Proteins help the immune system recognize bad cells and neutralize them. Immune cells produce such proteins, or antibodies, in a variety of types and structures, only some of which target a specific disease producer, whether it is virus, bacteria, cancer or something else entirely. By isolating the immune cells that produce a specific antibody, scientists can create monoclonal antibodies--a concentrated dose of a specific disease targeting protein. Thus far, researchers have relied on the cells of other animals, such as Chinese hamsters, to produce these powerful medicines. Now new research suggests that yeast can be engineered to produce even more effective antibodies.

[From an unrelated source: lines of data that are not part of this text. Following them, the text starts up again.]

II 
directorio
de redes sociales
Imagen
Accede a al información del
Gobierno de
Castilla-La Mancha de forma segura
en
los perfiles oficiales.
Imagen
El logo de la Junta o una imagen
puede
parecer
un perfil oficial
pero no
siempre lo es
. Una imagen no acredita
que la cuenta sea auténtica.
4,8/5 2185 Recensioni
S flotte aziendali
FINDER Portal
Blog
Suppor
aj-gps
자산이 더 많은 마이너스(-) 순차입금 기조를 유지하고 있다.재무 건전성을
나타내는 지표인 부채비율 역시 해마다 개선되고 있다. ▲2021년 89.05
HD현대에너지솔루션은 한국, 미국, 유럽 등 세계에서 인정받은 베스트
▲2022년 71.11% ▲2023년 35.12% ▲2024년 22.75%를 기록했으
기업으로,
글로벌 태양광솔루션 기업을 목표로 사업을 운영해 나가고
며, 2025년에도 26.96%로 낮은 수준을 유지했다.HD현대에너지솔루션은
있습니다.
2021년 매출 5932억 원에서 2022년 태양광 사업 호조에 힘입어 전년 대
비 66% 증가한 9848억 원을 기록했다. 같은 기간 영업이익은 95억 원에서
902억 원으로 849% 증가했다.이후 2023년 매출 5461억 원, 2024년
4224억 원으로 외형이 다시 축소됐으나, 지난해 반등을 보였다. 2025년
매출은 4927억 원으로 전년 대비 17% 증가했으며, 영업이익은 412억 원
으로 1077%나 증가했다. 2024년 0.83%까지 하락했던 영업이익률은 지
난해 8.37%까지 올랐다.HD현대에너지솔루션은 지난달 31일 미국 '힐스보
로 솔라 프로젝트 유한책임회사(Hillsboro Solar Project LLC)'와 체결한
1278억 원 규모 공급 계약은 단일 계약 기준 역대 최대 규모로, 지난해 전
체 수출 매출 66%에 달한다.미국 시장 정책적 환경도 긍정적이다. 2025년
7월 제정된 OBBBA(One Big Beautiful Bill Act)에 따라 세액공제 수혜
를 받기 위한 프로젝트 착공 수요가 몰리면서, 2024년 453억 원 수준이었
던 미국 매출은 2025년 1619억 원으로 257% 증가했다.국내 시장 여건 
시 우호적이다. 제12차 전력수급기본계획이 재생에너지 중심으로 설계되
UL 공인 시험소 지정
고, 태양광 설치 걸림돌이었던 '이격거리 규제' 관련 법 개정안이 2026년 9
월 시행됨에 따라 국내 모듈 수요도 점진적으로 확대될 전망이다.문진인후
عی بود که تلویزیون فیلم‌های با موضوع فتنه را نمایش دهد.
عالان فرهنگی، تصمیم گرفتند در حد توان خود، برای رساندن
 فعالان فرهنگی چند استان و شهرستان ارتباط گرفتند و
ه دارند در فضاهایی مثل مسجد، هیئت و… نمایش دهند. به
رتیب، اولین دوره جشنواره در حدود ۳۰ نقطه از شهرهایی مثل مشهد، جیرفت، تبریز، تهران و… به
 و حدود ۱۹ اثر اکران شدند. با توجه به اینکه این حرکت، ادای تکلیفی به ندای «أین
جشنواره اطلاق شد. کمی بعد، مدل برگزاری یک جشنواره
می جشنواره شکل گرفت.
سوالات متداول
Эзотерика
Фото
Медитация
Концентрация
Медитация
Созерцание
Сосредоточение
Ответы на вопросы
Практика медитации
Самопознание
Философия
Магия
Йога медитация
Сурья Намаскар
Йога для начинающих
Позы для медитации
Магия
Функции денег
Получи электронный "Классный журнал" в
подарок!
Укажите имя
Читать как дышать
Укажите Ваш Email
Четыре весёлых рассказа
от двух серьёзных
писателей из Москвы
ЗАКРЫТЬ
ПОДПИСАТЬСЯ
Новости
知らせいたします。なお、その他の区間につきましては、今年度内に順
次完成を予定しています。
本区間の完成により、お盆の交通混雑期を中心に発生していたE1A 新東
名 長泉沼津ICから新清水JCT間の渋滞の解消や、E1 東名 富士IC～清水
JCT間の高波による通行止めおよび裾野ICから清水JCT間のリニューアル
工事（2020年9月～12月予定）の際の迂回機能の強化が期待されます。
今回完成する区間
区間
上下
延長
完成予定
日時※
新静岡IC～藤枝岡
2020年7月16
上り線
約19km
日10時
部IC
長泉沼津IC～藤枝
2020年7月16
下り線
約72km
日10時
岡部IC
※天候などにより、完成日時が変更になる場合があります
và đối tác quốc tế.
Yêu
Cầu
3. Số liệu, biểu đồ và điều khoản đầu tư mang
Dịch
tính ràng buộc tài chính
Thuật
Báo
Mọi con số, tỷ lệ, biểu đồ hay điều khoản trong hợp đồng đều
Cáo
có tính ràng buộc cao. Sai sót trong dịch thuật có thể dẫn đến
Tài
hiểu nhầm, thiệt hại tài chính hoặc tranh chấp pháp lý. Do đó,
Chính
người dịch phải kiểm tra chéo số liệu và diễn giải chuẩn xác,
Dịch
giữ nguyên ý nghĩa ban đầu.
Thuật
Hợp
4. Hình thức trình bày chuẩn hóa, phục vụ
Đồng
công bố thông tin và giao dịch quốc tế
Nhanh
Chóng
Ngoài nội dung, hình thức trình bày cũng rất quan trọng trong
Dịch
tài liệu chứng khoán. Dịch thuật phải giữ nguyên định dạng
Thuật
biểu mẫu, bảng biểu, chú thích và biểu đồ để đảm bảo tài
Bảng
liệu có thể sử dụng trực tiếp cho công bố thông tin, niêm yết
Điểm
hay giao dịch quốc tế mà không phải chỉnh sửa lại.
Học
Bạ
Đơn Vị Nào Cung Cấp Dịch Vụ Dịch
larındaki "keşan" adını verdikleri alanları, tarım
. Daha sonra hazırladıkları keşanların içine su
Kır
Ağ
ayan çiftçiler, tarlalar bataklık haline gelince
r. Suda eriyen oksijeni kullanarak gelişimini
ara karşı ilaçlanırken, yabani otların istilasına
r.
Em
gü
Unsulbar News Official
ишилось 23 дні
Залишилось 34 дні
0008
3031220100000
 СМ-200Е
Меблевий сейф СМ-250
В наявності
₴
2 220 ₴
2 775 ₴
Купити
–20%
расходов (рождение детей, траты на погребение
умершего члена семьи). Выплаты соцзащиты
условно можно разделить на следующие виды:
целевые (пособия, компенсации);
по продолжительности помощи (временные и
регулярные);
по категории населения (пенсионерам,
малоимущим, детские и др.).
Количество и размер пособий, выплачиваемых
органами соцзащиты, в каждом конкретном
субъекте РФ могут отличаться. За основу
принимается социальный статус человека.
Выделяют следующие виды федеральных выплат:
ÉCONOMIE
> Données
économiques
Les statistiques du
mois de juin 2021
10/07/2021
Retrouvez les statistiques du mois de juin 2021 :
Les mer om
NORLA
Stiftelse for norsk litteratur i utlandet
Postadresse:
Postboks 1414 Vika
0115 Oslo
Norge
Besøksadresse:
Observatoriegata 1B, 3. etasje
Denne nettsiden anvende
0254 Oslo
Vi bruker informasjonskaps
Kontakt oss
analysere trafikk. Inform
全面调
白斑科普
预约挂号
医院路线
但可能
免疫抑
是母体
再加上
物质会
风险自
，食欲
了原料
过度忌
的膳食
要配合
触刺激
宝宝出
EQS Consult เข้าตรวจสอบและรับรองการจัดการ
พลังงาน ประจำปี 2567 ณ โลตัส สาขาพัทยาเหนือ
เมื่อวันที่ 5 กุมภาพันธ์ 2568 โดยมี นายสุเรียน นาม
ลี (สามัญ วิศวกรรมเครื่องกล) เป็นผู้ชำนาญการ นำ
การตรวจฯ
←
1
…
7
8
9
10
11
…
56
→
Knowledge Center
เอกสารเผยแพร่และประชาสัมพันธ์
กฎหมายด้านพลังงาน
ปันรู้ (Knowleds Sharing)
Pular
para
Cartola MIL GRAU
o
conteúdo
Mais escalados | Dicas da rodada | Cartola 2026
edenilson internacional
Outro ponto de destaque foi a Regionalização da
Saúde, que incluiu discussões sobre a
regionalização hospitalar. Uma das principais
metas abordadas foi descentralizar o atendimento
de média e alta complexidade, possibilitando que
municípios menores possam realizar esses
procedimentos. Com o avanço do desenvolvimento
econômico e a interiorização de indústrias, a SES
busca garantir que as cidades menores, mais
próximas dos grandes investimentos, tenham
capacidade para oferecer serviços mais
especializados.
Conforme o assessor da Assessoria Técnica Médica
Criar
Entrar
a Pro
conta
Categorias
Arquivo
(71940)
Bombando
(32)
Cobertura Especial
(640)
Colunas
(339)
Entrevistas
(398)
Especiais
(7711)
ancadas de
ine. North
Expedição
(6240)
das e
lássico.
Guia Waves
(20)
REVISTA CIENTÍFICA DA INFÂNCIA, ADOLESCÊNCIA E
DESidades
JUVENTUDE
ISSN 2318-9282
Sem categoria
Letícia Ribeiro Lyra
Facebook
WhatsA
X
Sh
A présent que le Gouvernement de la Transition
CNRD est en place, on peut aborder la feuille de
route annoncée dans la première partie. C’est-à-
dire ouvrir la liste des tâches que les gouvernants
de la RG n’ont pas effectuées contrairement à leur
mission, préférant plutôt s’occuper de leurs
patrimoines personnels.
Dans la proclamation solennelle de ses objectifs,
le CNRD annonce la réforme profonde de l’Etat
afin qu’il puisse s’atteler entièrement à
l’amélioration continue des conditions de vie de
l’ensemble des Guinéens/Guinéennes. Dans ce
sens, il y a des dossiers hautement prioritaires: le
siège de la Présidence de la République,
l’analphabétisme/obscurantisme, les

The key is sugar. When produced by animal cells, monoclonal antibodies have slight variations in some of their internal sugars. Previous research showed that these slight variations could cause the immune system to pass up the opportunity to neutralize the bad cell the antibody had identified by binding to it. Huijuan Li of GlycoFi and her team created a strain of ordinary yeast that produced monoclonal antibodies that perfectly matched the human sugar structures. These yeast-produced antibodies proved 10 times more effective than animal-derived antibodies in binding to the bad cells in vitro. "By controlling the sugar structures on antibodies we have shown that the antibodies' ability to kill cancer cells can be significantly improved and that therapeutic proteins can be optimized," Li says.

GlycoFi, a biotechnology company, hopes to mass produce such proteins from yeast in the future, citing lower costs and a longer history of such production. They also argue that because the yeast-produced antibodies can be engineered to closely match human antibodies, they could be used to optimize characteristics such as solubility, duration of the medical benefit, distribution in the body and interactions with other proteins. Although such claims remain to be tested, the yeast antibodies have showed improvements already in spurring the immune system to get rid of cancer cells during additional in vitro testing. The findings were published online yesterday by the journal Nature Biotechnology.